2024/01/27 16:39:08 gpu.go:267: INFO Unable to load CUDA management library /opt/cuda/targets/x86_64-linux/lib/stubs/libnvidia-ml.so: nvml vram init failure: 9
2024/01/27 16:39:08 gpu.go:96: INFO Nvidia GPU detected
2024/01/27 16:39:08 gpu.go:137: INFO CUDA Compute Capability detected: 8.6
[GIN] 2024/01/27 - 16:39:08 | 200 |      72.506µs |       127.0.0.1 | HEAD     "/"
[GIN] 2024/01/27 - 16:39:08 | 200 |    2.094985ms |       127.0.0.1 | GET      "/api/tags"
[GIN] 2024/01/27 - 16:39:14 | 200 |      23.054µs |       127.0.0.1 | HEAD     "/"
[GIN] 2024/01/27 - 16:39:14 | 200 |     392.387µs |       127.0.0.1 | POST     "/api/show"
[GIN] 2024/01/27 - 16:39:14 | 200 |     253.937µs |       127.0.0.1 | POST     "/api/show"
2024/01/27 16:39:14 gpu.go:137: INFO CUDA Compute Capability detected: 8.6
2024/01/27 16:39:14 gpu.go:137: INFO CUDA Compute Capability detected: 8.6
2024/01/27 16:39:14 cpu_common.go:11: INFO CPU has AVX2
loading library /tmp/ollama1142629703/cuda_v12/libext_server.so
2024/01/27 16:39:14 dyn_ext_server.go:90: INFO Loading Dynamic llm server: /tmp/ollama1142629703/cuda_v12/libext_server.so
2024/01/27 16:39:14 dyn_ext_server.go:139: INFO Initializing llama server
system info: AVX = 1 | AVX_VNNI = 0 | AVX2 = 0 | AVX512 = 0 | AVX512_VBMI = 0 | AVX512_VNNI = 0 | FMA = 0 | NEON = 0 | ARM_FMA = 0 | F16C = 0 | FP16_VA = 0 | WASM_SIMD = 0 | BLAS = 1 | SSE3 = 1 | SSSE3 = 1 | VSX = 0 | ggml_init_cublas: GGML_CUDA_FORCE_MMQ:   no
ggml_init_cublas: CUDA_USE_TENSOR_CORES: yes
ggml_init_cublas: found 1 CUDA devices:
  Device 0: NVIDIA GeForce RTX 3070 Ti Laptop GPU, compute capability 8.6, VMM: yes
llama_model_loader: loaded meta data with 22 key-value pairs and 543 tensors from /home/rabcor/.ollama/models/blobs/sha256:5dec2af2b0468ea0ff2bbb7c79fb91b73a7346e0853717c9b7821f006854c9bb (version GGUF V3 (latest)1
...
...
llm_load_tensors: using CUDA for GPU accelerationn
llm_load_tensors: system memory used  = 16760.45 MiB
llm_load_tensors: VRAM used           = 6433.44 MiB
llm_load_tensors: offloading 17 repeating layers to GPU
llm_load_tensors: offloaded 17/61 layers to GPU

These warnings also seem unrelated, but I get them as well

[GIN-debug] [WARNING] Creating an Engine instance with the Logger and Recovery middleware already attached.

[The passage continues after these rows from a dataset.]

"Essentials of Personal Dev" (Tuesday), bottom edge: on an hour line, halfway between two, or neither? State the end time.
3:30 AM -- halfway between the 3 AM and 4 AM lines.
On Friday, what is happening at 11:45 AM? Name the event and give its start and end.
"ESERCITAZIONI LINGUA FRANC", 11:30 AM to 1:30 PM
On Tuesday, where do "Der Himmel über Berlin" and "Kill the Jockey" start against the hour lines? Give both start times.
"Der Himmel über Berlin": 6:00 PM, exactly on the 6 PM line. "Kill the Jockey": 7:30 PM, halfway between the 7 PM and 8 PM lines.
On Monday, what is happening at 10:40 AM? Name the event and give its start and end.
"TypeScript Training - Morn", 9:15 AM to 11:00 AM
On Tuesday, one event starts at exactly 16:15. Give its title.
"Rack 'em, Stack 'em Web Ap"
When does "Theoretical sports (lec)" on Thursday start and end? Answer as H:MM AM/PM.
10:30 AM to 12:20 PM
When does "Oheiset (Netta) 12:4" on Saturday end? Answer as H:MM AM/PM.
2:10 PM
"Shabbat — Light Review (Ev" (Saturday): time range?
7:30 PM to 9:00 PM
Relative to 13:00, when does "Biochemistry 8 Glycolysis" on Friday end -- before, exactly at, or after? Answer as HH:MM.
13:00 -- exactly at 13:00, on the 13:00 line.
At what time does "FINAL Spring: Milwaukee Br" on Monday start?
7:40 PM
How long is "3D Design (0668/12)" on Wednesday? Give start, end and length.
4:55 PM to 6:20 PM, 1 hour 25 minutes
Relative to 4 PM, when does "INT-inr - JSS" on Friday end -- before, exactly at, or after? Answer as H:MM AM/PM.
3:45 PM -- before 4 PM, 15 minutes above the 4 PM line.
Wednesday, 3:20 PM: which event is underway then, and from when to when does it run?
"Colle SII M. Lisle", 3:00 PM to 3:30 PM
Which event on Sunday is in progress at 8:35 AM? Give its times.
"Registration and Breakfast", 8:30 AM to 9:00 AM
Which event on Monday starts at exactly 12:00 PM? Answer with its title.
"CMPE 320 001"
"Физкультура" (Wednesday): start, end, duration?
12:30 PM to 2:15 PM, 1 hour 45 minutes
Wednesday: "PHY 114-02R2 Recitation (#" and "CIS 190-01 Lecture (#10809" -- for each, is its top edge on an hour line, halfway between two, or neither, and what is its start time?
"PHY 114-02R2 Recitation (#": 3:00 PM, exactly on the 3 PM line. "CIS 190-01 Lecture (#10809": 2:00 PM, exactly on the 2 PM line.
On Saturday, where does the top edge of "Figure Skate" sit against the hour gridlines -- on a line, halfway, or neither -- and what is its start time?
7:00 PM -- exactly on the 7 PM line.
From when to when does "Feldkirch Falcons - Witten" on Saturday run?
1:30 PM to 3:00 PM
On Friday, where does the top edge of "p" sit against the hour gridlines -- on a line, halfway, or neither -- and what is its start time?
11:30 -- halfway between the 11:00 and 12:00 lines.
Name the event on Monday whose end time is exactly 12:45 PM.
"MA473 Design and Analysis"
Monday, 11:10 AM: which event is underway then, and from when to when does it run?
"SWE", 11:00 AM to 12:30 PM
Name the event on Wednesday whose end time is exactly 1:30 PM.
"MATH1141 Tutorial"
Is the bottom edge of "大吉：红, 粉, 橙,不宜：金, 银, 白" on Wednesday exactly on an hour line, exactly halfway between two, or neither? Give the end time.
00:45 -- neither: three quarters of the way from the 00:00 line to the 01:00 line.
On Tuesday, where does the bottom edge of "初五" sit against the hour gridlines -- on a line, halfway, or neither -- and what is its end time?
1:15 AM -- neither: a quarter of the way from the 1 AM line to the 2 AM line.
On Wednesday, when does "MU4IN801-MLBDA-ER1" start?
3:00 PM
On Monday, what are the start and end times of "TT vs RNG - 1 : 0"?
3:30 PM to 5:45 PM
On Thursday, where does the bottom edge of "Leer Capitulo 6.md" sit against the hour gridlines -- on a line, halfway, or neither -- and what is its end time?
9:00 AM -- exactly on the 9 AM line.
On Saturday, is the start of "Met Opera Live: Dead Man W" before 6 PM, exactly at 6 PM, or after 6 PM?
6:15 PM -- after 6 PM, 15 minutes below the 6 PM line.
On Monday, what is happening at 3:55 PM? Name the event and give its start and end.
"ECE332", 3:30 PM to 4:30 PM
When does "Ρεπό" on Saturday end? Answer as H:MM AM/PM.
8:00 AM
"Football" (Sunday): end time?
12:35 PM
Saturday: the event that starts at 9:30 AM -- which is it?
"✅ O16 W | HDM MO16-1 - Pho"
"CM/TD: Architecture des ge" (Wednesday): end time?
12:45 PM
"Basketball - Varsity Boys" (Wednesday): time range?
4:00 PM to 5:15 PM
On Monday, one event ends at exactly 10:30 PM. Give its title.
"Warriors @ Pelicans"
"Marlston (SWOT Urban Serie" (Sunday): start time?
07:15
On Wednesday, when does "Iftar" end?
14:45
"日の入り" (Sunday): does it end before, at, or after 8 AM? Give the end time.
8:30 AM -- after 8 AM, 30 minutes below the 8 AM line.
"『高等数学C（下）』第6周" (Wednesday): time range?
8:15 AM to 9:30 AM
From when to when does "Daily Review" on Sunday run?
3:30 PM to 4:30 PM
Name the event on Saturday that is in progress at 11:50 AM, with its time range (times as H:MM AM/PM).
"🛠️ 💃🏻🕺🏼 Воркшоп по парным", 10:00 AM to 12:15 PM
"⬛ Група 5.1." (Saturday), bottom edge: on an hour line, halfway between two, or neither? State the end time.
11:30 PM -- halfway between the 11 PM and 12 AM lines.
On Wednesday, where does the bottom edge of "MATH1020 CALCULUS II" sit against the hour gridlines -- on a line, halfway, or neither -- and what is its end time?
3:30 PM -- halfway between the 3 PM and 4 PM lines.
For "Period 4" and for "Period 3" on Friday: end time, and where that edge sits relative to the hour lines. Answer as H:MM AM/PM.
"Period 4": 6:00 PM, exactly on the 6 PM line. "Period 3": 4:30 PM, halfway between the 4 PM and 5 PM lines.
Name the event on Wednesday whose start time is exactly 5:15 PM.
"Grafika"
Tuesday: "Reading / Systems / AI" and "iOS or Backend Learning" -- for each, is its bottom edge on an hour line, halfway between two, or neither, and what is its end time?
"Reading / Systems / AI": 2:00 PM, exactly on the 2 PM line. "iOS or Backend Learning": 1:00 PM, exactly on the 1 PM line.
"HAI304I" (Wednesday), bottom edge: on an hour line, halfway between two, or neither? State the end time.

[GIN-debug] [WARNING] Running in "debug" mode. Switch to "release" mode in production.

Also sometimes when i try to run ollama-cuda it’ll crash complaining about being out of vram, but when that happens it’s supposed to just use the system RAM instead, or so i hear.

There’s little point to using the vram if i’m not using the gpu as well.

Exact same issue. Will edit this if I ever resolve it.

Did you find your solution?

Actually i figured out what was causing this issue, so ollama-cuda loads all it can of the model to the vram and then runs that off the gpu, then the rest of the model which didn’t fit in the vram it runs on the cpu, this makes it look like it’s not using the gpu but in reality it is (it’s just that the parts on the gpu process really fast while the rest process really slow), it just can’t fit the whole model into the vram.

You can try using a smalelr model, one that fits entirely on your vram, to confirm this.